How she’d longed to hear him utter her name that night, in the dark, in the heat of passion. Instead he’d tortured her with each, “
“Hi, Justin,” she said. “Come on in.” She turned to the side to make room for him. “Let’s get this over with.”
He took one long-legged step forward and stared down at her. “We need to talk,” he said quietly, stating the obvious.
He stood too close, his deep brown eyes serious, his expression solemn, his scent making her weak, making her crave … “That’s why you’re here.” She backed into the condo, needed space, air. “To talk.” To have the conversation she should have initiated during her first week back in town. But appointments with doctors, hospitals and attorneys, taking care of the twins, and ensuring their futures had taken precedence.
He leaned in close. “Alone.”
So he could berate her for what she’d done? He couldn’t make her feel worse than she already did. To ask her to keep the circumstances of what’d happened between them a secret? Too late. “Jaci knows,” Jena said.

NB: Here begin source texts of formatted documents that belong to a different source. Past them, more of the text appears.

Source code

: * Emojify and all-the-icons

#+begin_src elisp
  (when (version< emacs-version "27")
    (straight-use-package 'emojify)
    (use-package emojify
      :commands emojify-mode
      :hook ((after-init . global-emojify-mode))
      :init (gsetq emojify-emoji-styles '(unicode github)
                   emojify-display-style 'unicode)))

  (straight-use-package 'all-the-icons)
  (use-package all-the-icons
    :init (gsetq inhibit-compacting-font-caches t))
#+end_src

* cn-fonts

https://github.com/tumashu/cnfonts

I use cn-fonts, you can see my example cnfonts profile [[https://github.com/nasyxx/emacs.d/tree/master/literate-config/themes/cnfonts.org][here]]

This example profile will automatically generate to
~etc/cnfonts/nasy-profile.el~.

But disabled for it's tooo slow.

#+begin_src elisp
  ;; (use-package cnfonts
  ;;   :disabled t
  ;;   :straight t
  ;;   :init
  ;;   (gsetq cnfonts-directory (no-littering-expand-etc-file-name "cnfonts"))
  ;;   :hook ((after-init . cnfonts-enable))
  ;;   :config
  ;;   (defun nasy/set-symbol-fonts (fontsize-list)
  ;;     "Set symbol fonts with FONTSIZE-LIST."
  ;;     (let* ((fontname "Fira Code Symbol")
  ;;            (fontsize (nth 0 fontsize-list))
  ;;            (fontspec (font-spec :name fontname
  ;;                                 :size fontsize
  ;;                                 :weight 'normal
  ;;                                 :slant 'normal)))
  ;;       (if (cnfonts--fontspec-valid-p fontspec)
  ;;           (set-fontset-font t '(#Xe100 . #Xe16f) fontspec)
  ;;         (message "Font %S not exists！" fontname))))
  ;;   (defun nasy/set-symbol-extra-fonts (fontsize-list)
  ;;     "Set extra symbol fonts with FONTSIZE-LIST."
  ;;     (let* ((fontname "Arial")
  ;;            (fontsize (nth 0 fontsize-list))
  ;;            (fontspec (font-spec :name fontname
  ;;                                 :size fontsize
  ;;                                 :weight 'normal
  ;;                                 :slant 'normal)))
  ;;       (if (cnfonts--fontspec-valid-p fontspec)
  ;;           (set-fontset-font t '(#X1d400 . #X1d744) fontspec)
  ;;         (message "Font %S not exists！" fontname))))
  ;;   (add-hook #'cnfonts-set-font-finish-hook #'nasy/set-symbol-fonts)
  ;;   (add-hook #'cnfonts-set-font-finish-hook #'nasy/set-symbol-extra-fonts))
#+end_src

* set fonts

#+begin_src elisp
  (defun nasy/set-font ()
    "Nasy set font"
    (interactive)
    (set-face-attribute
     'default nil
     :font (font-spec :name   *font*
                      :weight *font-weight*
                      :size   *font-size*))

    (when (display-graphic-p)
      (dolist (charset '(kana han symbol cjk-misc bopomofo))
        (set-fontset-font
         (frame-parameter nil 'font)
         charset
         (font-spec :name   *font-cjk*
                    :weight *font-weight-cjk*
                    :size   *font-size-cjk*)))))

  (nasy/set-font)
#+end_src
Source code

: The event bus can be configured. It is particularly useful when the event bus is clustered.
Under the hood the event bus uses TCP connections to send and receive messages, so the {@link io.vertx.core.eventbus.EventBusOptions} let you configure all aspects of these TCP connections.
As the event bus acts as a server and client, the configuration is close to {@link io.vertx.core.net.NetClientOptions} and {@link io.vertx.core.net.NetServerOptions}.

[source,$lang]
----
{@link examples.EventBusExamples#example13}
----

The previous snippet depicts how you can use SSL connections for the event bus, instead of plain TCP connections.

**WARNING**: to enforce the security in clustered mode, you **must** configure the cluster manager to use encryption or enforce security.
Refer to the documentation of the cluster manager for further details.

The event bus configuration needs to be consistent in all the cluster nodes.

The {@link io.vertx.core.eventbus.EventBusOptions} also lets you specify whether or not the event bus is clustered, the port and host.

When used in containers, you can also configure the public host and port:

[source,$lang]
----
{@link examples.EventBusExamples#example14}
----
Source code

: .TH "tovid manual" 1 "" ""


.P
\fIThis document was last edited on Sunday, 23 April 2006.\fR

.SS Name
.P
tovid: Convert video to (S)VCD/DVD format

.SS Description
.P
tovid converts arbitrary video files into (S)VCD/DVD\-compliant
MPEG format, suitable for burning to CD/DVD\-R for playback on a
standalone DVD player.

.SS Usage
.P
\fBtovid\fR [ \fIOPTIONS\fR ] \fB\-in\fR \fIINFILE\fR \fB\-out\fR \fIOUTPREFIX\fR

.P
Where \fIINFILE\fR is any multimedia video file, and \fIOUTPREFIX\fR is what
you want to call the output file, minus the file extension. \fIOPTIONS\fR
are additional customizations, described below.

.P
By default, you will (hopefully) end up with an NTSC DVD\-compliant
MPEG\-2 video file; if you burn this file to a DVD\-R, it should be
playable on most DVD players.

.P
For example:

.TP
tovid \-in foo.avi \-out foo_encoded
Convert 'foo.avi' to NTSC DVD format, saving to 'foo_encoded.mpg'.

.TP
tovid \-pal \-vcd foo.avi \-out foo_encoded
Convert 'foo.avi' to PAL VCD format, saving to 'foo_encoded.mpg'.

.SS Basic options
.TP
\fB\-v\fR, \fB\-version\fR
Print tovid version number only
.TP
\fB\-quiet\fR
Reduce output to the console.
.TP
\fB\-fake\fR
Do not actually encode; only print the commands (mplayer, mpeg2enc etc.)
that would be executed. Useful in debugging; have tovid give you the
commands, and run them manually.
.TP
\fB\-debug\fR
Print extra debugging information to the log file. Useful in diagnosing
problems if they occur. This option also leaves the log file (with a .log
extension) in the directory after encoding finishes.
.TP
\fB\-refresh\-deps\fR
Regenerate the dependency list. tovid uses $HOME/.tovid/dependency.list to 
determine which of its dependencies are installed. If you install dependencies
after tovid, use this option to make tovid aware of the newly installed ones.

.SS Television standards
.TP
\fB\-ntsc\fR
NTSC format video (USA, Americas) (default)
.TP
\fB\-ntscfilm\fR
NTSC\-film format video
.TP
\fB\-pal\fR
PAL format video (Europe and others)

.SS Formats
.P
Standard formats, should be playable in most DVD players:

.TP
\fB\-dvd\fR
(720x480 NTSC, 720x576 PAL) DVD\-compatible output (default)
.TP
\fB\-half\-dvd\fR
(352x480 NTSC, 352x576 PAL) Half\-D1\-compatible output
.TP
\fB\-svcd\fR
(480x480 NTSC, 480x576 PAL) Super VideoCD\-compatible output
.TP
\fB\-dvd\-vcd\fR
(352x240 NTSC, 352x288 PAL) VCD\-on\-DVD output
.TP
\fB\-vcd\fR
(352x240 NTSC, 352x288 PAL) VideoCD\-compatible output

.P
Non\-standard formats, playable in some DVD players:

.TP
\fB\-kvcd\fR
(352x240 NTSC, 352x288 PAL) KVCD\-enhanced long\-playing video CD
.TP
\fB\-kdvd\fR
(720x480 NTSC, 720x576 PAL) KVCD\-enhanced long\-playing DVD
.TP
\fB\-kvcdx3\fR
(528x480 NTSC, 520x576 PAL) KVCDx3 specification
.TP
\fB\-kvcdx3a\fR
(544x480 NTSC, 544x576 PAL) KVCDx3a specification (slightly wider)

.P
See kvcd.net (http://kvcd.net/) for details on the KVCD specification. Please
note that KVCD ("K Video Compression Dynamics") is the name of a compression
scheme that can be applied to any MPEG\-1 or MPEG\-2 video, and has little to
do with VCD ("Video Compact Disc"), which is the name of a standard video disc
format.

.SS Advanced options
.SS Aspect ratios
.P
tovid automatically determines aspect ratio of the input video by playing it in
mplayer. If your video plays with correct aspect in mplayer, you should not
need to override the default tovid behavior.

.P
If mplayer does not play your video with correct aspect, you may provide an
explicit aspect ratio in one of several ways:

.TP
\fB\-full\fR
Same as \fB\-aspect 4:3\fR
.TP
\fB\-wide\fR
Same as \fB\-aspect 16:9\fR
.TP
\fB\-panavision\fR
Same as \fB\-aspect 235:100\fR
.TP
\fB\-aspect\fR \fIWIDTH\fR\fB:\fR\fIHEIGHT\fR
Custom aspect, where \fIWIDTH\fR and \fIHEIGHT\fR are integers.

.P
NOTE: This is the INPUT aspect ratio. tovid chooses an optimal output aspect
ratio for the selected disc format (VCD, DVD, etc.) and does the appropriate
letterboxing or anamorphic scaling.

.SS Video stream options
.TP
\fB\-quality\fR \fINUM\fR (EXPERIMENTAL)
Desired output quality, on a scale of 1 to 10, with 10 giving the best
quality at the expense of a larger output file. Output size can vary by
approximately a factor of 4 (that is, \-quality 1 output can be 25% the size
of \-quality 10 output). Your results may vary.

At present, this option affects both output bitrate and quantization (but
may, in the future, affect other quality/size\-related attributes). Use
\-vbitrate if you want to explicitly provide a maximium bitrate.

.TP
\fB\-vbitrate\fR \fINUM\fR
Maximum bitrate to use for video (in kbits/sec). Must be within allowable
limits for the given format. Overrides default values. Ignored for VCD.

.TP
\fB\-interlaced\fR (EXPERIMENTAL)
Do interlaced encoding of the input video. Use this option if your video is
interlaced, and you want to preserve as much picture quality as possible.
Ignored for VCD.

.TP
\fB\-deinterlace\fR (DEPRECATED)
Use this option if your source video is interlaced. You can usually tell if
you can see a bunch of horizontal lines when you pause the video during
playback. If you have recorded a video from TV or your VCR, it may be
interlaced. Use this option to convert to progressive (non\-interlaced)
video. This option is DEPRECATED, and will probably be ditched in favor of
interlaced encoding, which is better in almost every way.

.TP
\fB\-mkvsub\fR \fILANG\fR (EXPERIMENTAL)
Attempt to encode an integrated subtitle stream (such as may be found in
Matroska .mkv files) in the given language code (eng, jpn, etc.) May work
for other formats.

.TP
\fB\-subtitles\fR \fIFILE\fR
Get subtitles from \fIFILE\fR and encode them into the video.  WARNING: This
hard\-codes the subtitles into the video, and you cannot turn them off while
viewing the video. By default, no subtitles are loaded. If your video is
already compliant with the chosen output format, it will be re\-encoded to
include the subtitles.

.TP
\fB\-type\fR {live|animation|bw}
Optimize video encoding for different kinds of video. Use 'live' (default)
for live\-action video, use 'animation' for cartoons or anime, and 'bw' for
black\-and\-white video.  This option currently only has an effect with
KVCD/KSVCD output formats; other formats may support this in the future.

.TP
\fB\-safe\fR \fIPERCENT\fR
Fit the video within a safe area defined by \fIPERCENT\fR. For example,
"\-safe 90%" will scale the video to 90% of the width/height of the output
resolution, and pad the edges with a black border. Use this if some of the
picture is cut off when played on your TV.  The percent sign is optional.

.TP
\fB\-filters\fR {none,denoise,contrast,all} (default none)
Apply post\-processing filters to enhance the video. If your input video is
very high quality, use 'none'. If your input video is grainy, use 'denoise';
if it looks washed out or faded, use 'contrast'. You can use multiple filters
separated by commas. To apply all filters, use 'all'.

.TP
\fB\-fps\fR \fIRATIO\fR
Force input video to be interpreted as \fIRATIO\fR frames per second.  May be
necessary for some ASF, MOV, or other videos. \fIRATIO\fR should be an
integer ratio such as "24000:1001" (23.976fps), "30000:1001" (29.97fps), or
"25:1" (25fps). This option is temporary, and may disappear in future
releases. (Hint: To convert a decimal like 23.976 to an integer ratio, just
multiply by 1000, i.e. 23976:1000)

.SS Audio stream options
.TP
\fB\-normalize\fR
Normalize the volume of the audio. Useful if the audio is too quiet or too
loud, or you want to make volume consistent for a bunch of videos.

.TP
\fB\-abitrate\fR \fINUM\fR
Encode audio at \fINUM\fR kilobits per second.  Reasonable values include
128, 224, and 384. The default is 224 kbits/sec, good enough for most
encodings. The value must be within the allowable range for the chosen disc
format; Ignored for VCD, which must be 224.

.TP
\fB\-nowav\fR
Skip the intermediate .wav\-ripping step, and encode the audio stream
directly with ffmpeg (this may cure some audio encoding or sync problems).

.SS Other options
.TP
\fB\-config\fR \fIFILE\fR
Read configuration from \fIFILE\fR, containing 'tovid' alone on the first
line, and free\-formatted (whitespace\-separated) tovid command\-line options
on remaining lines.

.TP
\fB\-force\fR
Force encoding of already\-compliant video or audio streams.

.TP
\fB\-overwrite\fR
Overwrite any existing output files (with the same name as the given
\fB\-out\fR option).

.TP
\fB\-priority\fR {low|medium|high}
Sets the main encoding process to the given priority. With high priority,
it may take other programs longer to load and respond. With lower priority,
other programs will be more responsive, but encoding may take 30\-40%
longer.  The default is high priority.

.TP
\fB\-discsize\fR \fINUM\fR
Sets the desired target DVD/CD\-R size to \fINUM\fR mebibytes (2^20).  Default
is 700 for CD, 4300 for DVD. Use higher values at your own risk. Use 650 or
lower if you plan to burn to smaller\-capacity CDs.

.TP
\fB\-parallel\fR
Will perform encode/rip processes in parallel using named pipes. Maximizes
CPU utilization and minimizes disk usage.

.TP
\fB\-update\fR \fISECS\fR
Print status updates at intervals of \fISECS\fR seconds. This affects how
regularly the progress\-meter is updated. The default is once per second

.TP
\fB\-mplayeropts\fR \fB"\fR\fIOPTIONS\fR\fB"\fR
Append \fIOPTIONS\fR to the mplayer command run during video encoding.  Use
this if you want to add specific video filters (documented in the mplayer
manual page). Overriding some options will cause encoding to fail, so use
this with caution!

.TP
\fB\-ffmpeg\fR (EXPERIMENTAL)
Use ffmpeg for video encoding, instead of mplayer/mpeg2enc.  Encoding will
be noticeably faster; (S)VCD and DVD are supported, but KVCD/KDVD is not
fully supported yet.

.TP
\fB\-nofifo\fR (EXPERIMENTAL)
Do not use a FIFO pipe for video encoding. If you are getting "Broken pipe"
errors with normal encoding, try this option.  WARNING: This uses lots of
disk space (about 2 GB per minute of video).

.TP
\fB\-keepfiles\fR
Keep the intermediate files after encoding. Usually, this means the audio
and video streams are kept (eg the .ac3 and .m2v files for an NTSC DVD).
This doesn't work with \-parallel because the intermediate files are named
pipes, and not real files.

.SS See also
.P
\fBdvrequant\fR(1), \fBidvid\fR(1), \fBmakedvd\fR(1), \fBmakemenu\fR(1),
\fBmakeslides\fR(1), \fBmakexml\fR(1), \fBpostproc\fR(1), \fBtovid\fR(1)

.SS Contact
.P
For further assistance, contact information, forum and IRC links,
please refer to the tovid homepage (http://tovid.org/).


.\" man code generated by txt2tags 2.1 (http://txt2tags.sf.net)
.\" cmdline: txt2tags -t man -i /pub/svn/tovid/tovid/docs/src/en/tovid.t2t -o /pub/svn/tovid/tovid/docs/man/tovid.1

Justin stared down at Jena’s deceptively beautiful face. If only she had the personality to match. Shoulder length blonde curls, her complexion flawless, her eyes a striking blue. So much like Jaci’s but different. Softer, yet guarded. Funny, he couldn’t remember ever getting close enough to notice the difference before. Jena usually hung in the background. Quiet. Boring. A goodie-goodie, judgmental, rich-bitch snob. Not at all his type.
But something had changed in the ten or so months she’d been gone. She stood taller, more confident. Attractive. Alluring.
The words ‘Jaci knows’ brought him back to the conversation.
Crap. If Jaci knew that meant Ian knew, or would know soon. Ian would pound him senseless for sure. Justin wouldn’t fight back because he deserved it and, under the circumstances, would do the exact same thing if a friend he trusted took a woman he cared about to bed. Strangely, rather than apprehension at what was sure to escalate into a full blown physical altercation with one of his best—and strongest—friends, he felt relief.
But that didn’t mean he wouldn’t try to deter Ian with an explanation. “It’s not what you think.” Justin walked into Jaci’s condo. Jena closed the door behind him.
Jaci gave him a wary, perplexed look. He’d avoided revealing the truth for that exact reason. She was his best female friend. Hell, his only female friend. And they’d been getting into trouble together and looking out for one another since junior high school. He loved her. Like a sister. “I can explain.”
Ian went on guard. “Explain what?” he asked.